Try it
Copy each line of the entries below that contains the string "PERCENTAGE".

Dataset entries
------------------------------------

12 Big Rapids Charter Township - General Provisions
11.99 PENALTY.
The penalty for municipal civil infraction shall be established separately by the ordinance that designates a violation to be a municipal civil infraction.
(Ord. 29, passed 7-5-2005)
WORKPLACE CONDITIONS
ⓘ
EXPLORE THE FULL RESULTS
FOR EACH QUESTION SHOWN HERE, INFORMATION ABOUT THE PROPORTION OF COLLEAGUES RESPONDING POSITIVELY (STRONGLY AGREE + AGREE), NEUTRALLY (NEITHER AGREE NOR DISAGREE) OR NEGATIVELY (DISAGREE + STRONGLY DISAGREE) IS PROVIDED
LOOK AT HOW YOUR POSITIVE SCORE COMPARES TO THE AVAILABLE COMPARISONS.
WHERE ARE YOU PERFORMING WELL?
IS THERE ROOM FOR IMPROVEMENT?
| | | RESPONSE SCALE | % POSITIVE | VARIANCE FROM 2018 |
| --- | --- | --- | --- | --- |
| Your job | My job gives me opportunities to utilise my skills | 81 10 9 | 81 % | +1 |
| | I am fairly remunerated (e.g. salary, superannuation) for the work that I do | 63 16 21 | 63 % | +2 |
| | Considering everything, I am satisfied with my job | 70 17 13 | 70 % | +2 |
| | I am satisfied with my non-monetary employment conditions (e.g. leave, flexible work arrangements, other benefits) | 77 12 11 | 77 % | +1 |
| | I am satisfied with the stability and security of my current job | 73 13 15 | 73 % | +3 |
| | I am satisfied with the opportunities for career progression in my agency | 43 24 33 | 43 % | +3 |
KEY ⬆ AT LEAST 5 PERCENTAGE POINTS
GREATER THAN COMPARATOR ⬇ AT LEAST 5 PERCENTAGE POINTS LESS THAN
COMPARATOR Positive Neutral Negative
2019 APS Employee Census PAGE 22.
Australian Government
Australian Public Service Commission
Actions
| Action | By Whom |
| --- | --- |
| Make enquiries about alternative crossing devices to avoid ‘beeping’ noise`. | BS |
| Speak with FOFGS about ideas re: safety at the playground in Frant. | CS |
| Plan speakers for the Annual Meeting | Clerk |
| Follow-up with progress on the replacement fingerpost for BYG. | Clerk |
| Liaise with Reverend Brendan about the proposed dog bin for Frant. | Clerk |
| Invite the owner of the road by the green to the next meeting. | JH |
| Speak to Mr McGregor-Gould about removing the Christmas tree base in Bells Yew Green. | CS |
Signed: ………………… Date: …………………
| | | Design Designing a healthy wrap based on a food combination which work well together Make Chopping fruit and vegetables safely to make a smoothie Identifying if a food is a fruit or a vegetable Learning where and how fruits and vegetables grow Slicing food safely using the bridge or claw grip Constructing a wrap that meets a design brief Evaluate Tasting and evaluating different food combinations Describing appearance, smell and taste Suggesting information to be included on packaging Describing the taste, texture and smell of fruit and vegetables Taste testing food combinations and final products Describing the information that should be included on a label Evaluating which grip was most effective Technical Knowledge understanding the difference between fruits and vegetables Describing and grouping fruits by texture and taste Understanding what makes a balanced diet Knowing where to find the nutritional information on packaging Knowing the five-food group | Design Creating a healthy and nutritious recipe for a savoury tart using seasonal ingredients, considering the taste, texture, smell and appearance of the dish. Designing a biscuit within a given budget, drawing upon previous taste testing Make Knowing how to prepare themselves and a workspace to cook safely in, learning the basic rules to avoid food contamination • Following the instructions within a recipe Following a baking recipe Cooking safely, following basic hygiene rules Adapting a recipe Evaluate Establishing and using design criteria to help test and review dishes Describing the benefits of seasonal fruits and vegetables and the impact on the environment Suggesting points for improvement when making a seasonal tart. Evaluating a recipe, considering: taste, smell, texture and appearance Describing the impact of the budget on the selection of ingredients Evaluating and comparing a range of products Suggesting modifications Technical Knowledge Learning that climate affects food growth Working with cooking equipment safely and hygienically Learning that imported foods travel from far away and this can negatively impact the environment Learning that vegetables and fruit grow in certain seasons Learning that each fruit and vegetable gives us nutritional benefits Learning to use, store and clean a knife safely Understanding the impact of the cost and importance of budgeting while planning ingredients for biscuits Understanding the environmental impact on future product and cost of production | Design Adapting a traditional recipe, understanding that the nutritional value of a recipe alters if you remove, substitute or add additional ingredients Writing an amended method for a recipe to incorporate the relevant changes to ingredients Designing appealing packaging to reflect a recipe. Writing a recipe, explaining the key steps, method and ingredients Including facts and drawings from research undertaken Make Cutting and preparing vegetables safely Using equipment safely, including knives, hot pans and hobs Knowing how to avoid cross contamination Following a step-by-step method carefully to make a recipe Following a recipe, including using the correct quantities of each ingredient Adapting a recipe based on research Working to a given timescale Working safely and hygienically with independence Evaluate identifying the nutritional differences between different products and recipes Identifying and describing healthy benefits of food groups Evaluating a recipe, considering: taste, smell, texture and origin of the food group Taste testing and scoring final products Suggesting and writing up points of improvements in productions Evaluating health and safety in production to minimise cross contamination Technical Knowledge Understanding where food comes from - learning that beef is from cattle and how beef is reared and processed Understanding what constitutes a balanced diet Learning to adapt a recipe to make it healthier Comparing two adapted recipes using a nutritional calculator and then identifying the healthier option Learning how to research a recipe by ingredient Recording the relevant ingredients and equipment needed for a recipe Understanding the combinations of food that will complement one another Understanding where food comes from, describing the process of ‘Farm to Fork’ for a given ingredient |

------------------------------------

Written response
KEY ⬆ AT LEAST 5 PERCENTAGE POINTS
GREATER THAN COMPARATOR ⬇ AT LEAST 5 PERCENTAGE POINTS LESS THAN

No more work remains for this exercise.